Your assignment: Exactly the lines from the start of the data below through the line that contains "table_cell [769, 74, 1123, 103]" are to be copied, with pictures left out.

Excerpted data:
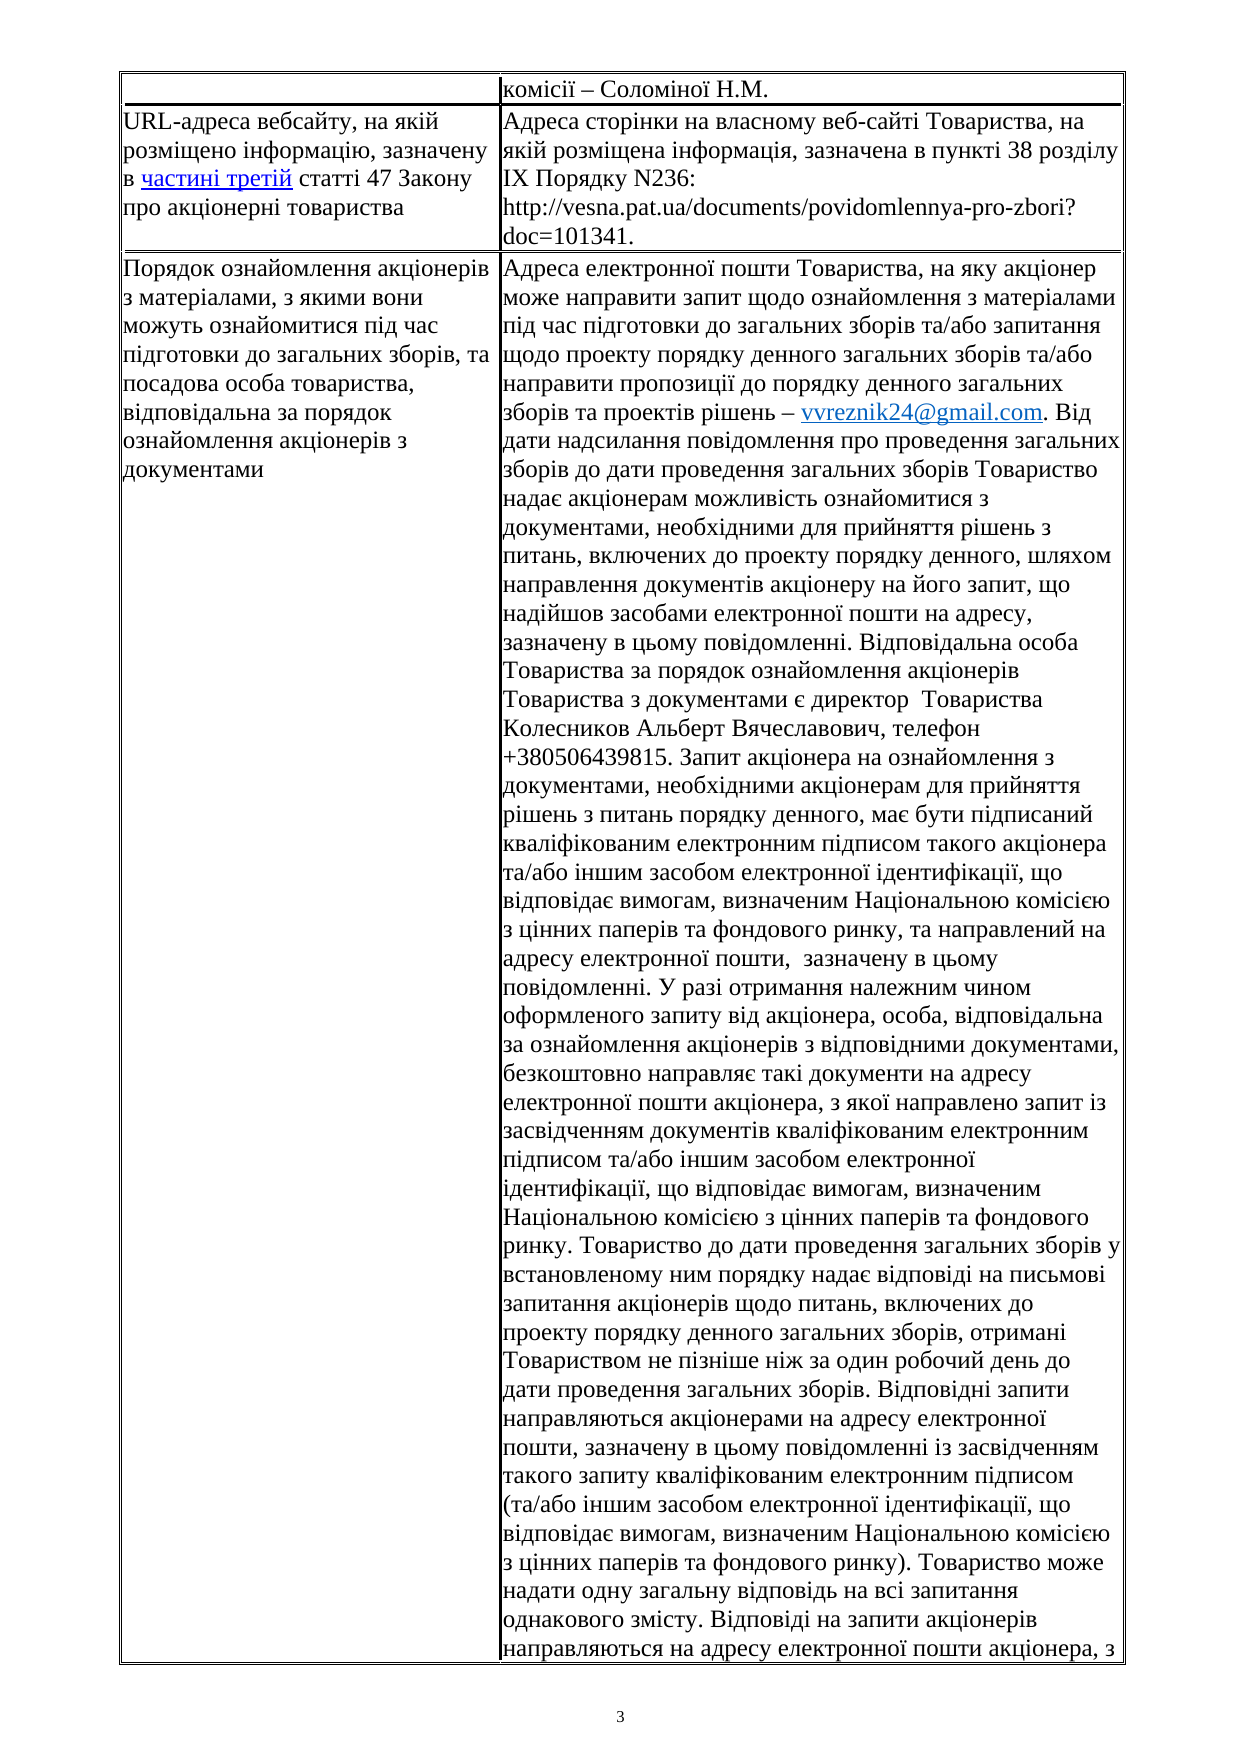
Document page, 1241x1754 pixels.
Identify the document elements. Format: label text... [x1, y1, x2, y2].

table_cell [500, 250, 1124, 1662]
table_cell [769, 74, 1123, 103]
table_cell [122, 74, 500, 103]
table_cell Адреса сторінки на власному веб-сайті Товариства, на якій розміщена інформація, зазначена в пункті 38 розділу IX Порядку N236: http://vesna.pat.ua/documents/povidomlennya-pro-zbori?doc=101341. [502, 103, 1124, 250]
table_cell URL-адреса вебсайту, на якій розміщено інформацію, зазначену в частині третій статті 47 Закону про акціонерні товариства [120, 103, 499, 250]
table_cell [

Task solution:
Document page, 1241x1754 pixels.
Identify the document elements. Format: label text... [x1, y1, x2, y2].

table_cell [500, 250, 1124, 1662]
table_cell [769, 74, 1123, 103]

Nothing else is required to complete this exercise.